Seq2Seq in CNTK : Run Time Error Function Only supports 2 dynamic axis


I am trying to implement a basic translation model where input and output are sentences in different languages in CNTK using LSTMs.

enter image description here

To achieve this I am creating model as follows :

def create_model(x):
    with c.layers.default_options():
        m = c.layers.Recurrence(c.layers.LSTM(input_vocab_size))(x)
        m = sequence.last(m)
        y = c.layers.Recurrence(c.layers.LSTM(label_vocab_size))(m)
        return m

batch_axis = Axis.default_batch_axis()
input_seq_axis = Axis('inputAxis')
input_dynamic_axes = [batch_axis, input_seq_axis]
raw_input = input_variable(shape = (input_vocab_dim), dynamic_axes = input_dynamic_axes, name = 'raw_input')
z= create_model(raw_input)

But I am getting following error :

RuntimeError: Currently PastValue/FutureValue Function only supports input operand with 2 dynamic axis (1 sequence-axis and 1 batch-axis)

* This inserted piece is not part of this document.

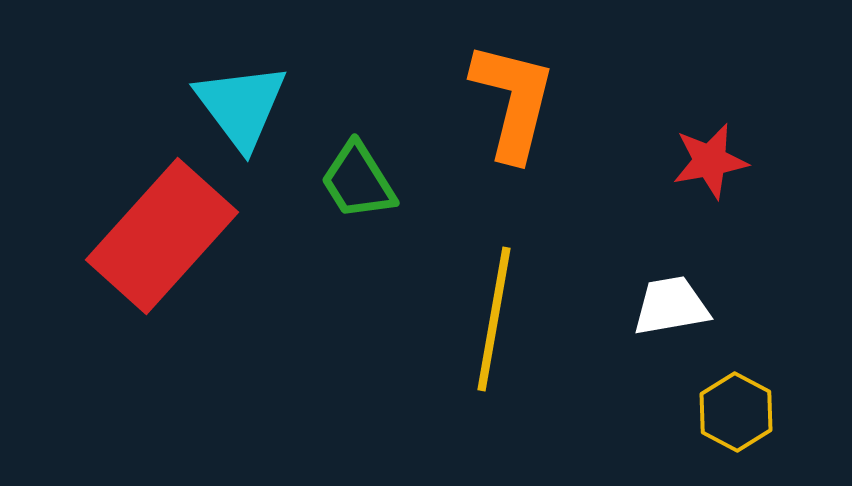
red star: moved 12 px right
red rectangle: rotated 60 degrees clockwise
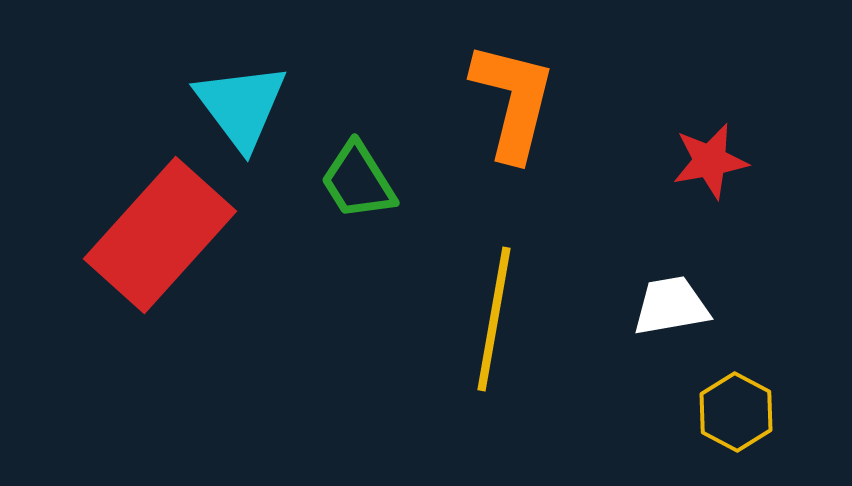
red rectangle: moved 2 px left, 1 px up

As per I understand, dynamic axis are basically those axis which gets decided after data gets loaded, in this case batch size and length of input sentence. I don't think I am changing the dynamic axis of input anywhere.

Any help is highly appreciated.


Solution

  • The last() operation strips the dynamic axis, since it reduces the input sequence to a single value (the thought vector).

    The thought vector should then become the initial state for the second recurrence. So it should not be passed as the data argument to the second recurrence.

    In the current version, the initial_state argument of Recurrence() cannot be data dependent. This will be soon possible, it is already under code review and will be merged to master soon.

    Until then, there is a more complicated way to pass a data-dependent initial state, where you manually construct the recurrence (without Recurrence() layer), and manually add the initial hidden state in the recurrence. It is illustrated in the sequence-2-sequence sample.